Conclusion

Notre recherche a été organisée autour de deux grandes problématiques. Nous souhaitions tout d'abord apporter une contribution à l'histoire sociale du Portugal contemporain. Alcântara devait alors servir de lieu d'observation des processus de transformation d'un milieu urbain à l'époque de l'industrialisation. Il n'était pas question de se lancer dans une monographie de quartier. Les sources réunies n'auraient certainement pas permis de suivre avec suffisamment de précision l'évolution de cet espace urbain. L'objectif était plus modeste et visait essentiellement à saisir ce qu'on pourrait appeler, faute de mieux, un contexte social. La deuxième problématique, plus fondamentale, était orientée vers l'étude des formes de cohésion sociale dans ce milieu urbain spécifique. On souhaitait s'intéresser à la pluralité des sociétés urbaines et examiner certains modes d'interaction entre des groupes et des individus dont on devinait la diversité des positions, des statuts et des trajectoires. On se plaçait dans le cadre d'une étude de quartier mais le problème de la définition a priori d'un cadre spatial était provisoirement résolu. Il s'agissait d'étudier le quartier pour ce qu'il est et non pour ce qu'il n'est pas, c'est-à-dire un lieu de rencontres et non un lieu de mouvements.

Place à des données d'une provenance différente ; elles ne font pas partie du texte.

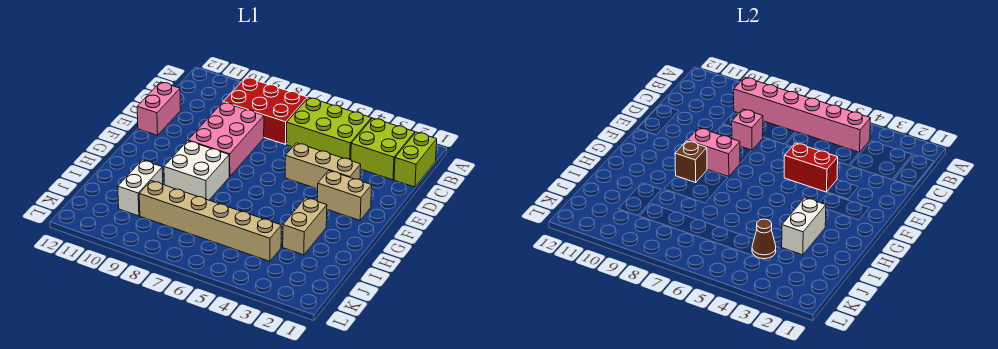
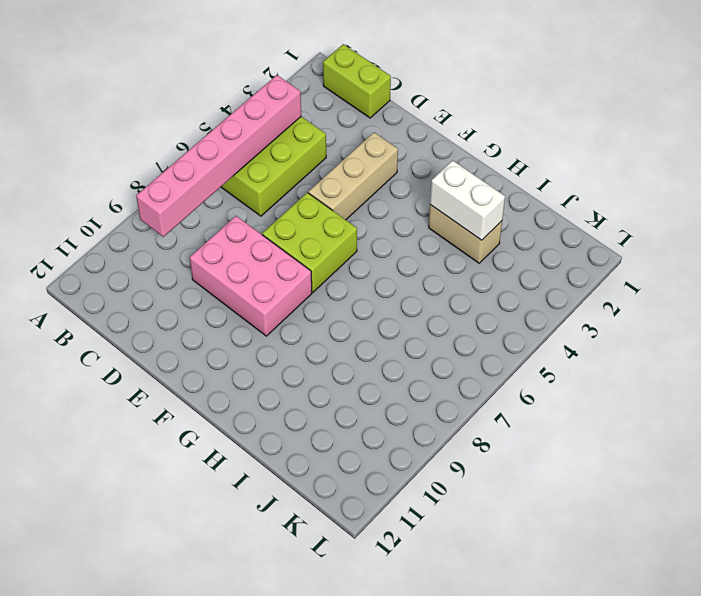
lime 2x2 brick [262,193,357,292] -> lime 2x2 brick moved to [351,118,415,180]
none -> red 2x3 brick [224,77,307,144]
none -> pink 1x2 brick [137,82,181,135]
none -> tan 1x2 brick [317,171,372,220]

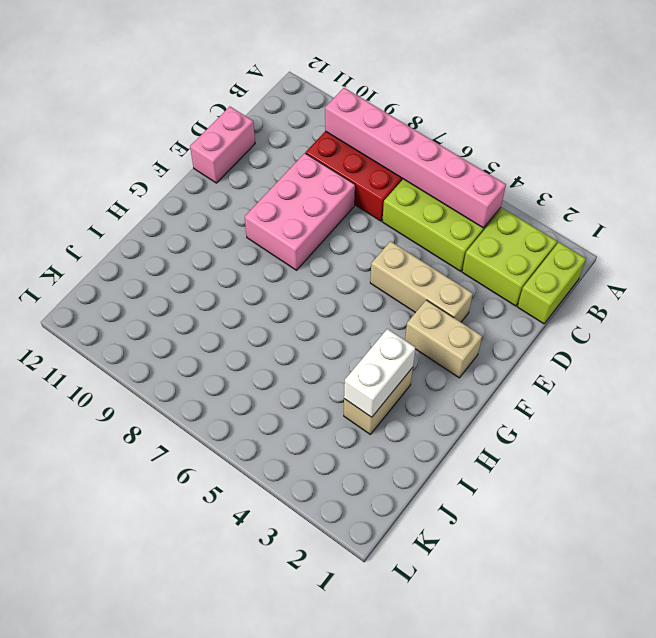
none -> white 2x2 brick [164,141,229,200]
none -> white 1x2 brick [118,160,163,216]
none -> tan 1x6 brick [139,181,281,261]

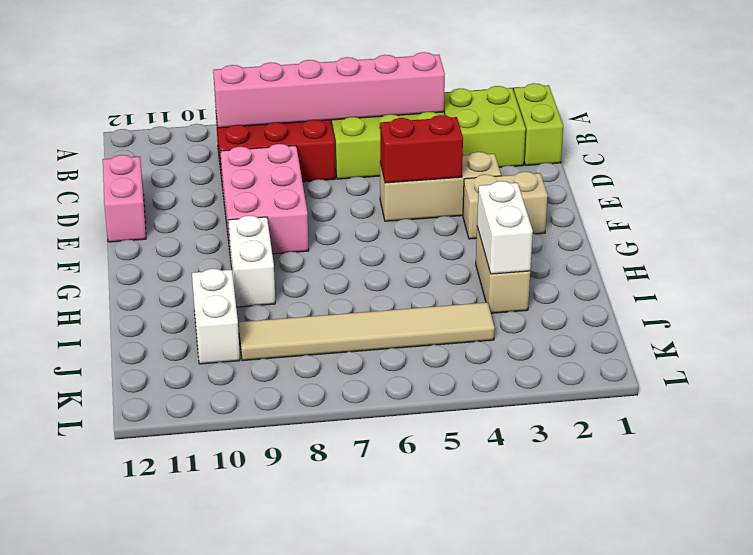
white 1x2 brick [228,216,275,307] -> white 2x2 brick [164,141,229,200]
tan 1x6 tile [238,302,495,361] -> tan 1x6 brick [139,181,281,261]
none -> pink 1x1 brick [732,109,763,150]
none -> pink 1x2 brick [687,128,740,177]
none -> brown 1x1 brick [675,141,707,182]

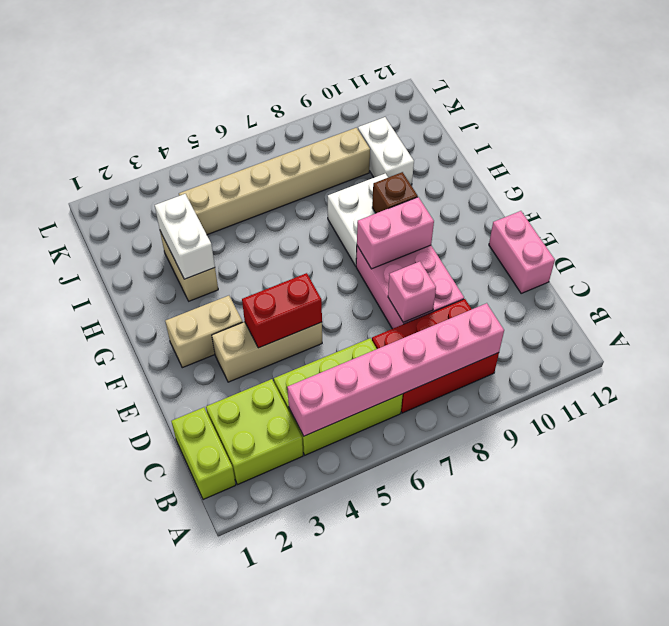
none -> brown 1x1 cone [752,219,776,259]

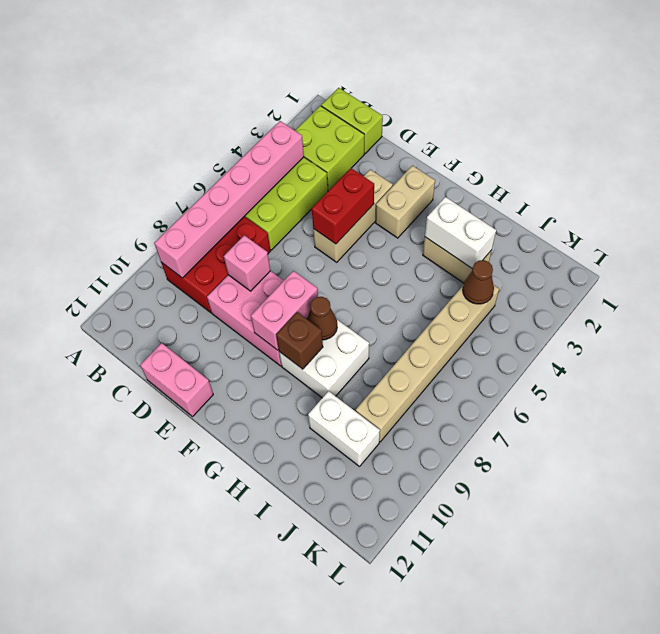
brown 1x1 cone [307,297,337,340] -> none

Notre démarche a emprunté à différents courants historiographiques : à l'histoire des sociétés urbaines plutôt qu'à une histoire urbaine proprement dite, mais aussi à la démographie historique ou à l'histoire sociale du salariat, pour ne faire référence qu'aux thèmes principaux. Il y avait bien sûr un risque de dispersion. Mais nous avions défini un objet – le milieu urbain – dont l'étude demandait un questionnement ample. C'était la ville comme« phénomène total" que l'on souhaitait faire surgir 800 . L'interdisciplinarité est depuis longtemps reconnue comme l'un des moteurs du progrès des sciences sociales 801 . Mais les spécialisations internes aux disciplines se sont en revanche accentuées et ont parfois conduit à une vision tronquée des phénomènes : des analyses de nature démographique qui s'intéressent à l'évolution des sociétés mais qui ignorent la complexité des définitions des statuts socioprofessionnels ; des analyses du monde du travail qui ne tiennent pas compte des modes d'insertion des activités dans les milieux environnants. Une histoire sociale d'un milieu urbain doit chercher à rompre, autant que possible, avec ces frontières intradisciplinaires.

Nous avons par ailleurs adopté une démarche expérimentale. L'objet de la recherche s'est construit au fur et à mesure que nous progressions dans nos connaissances. Des thèmes nouveaux ont été intégrés au questionnement général et ont parfois fini par occuper une place inattendue. La découverte et l'examen intensif d'une source ont aussi entraîné une redéfinition des approches et des points de vue, notamment en ce qui concerne les processus de définition des identités individuelles. Le bilan de l'utilisation de cette source constitue en soi un apport de cette recherche.

Notes
800.

Bernard Lepetit, «La ville : cadre, objet, sujet...", op. cit., p. 16.

801.

Pour une analyse systématique de l'apport des échanges interdisciplinaires dans la production des connaissances : Susanna Magri, «Bourgeoisies – Emprunts interdisciplinaires dans l'étude d'un groupe social", Genèses, nº44, septembre 2001, pp. 145-164.